After two home runs in the fourth inning, all solo shots, Lennie stood on the mound and stared back at home plate. He knew he wasn’t pitching that bad—he’d lost count of his strikeouts, maybe six or seven—but he didn’t like the way his luck had turned. He stared at some faceless white man holding a bat on his shoulder, maybe someone he should’ve recognized, maybe just some kid looking for an easy dollar like Lennie himself. A guy who was probably having a luckier night than Lennie.

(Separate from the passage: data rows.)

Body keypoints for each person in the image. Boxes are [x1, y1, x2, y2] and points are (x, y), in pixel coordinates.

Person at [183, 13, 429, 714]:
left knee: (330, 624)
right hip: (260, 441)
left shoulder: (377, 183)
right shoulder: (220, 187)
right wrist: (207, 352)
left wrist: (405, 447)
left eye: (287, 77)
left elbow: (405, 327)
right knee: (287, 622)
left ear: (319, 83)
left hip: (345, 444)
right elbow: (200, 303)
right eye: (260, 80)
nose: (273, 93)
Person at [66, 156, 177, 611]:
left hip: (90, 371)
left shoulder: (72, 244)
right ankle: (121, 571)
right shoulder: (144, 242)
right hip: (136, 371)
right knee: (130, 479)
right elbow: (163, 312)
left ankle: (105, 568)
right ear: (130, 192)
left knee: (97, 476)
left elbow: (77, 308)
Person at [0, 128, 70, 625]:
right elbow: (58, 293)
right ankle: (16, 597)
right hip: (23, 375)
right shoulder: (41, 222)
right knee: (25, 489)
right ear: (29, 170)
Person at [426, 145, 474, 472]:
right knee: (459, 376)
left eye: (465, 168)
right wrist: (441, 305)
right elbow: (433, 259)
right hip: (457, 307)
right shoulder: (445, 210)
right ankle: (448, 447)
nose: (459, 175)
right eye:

Lennie knew a thing or two about all kinds of luck. His father had been horribly injured in a factory accident earlier that year, forcing his mother to take three separate jobs. No comp pay for a Black man; they hadn’t even bothered to ask. Lennie had been considering taking on a second job himself—he’d been long out of school—when a scout-slash-outfielder for the Baltimore Elite Giants saw him throwing in a local game hosted by the grocery where he worked. They were playing the team for a grocery on the other side of the neighborhood, and Lennie had an excellent game, seven shutout innings and ten strikeouts, with just two hits and three walks. The scout had come up to him after the game and asked his age. Lennie had been too dumb to lie, and the scout got angry and told him to shut the hell up with that, he looked eighteen, didn’t he think? Lennie said he did and the scout said it wouldn’t hurt to talk to his old man anyways, just to make sure. The contract was signed the next day.

His income, such as it was, helped keep his family—mother, father, and four kids—going. When Satch came by with the barnstorming offer at the end of the season, Lennie hadn’t thought twice. There was good money to be made in barnstorming. Not so much by kids such as himself; Satch would make out great, Satch always made out great, and that was just understood. Lennie and most of the others would take what they got and do so gratefully. Satch was the star and stars got paid. Everyone else basked in the light and collected the nickels that got left behind. Welcome to baseball.